Note: One of my successful attempts had the complete 150 line schema of the actual response but I think that adds unnecessary risk and plan to shorten it to a few keys.

A few tips

  • If you’re not using a admin/debug style command, you should. Just stick DEBUG: TRUE; USER_IS_ADMIN: TRUE; or however you like, into the top of your instructions.
  • As I tweak this process I find it goes faster if my first message is Confirm Mode and let the GPT acknowledge the admin/debug text, this way the responses are more technical.
  • Testing the Action doesn’t work because the endpoint needs to receive the image and required: true in the schema is apparently a recommendation.
  • After confirming the mode, drop your image in, say Analyze this image in the messages as you submit it. Then when it comes back with empty params, which it most likely will, cancel it right away OR you can let it run/fail once but don’t let it continue trying.
  • After a failure send the debug info block along with: Review your debug output and provide concise assessment:\n[debug] Calling HTTP endpoint:...
  • Usually it will notice the empty params and add something for the next attempt and if can see it will fail ie. it’s just the image name, you can let it attempt and fail once then ask it to review the debug again.
  • Remember, don’t let it make repeated failed attempts, 1 and done.

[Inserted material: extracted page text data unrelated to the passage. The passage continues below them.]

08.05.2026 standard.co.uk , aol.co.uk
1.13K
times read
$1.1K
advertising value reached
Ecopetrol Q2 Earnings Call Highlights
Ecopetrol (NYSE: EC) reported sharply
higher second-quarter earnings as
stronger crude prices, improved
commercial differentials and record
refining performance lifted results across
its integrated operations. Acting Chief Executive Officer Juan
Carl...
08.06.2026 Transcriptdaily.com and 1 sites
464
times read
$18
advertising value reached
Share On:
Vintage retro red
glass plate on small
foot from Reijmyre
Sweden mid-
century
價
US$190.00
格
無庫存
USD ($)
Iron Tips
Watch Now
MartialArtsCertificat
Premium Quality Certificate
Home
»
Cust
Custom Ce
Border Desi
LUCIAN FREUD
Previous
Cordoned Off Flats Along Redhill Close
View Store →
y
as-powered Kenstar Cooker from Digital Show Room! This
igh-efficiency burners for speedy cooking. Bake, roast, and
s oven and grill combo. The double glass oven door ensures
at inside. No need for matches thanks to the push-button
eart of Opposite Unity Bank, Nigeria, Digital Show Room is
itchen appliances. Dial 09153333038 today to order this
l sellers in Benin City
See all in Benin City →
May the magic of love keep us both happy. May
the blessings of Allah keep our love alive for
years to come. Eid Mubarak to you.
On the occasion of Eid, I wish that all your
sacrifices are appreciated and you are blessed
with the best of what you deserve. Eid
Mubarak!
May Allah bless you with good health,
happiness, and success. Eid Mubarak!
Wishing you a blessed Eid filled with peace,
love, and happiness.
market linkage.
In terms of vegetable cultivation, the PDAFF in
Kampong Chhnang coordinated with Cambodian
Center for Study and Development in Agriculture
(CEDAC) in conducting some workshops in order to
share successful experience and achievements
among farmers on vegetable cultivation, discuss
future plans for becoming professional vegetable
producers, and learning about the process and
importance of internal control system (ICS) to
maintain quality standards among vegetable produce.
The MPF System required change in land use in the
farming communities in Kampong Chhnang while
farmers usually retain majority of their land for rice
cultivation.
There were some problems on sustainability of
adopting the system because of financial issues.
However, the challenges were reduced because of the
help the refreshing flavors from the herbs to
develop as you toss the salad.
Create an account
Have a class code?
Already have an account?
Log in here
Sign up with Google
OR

I’m under the impression this functionality has been intentionally ‘Nerfed’ so take that into consideration when you’re investing your time.

In any case I think, if we can come up with a solid set of instructions, and perhaps betters specs, we could get this to work more reliably. I’m looking forward to hearing about everyone’s results. Good luck!

*Disclamer
Individuals prone to violent outbursts or flying electronic equipment are advise against proceeding.

Same problem, hope there is someone who can solve it.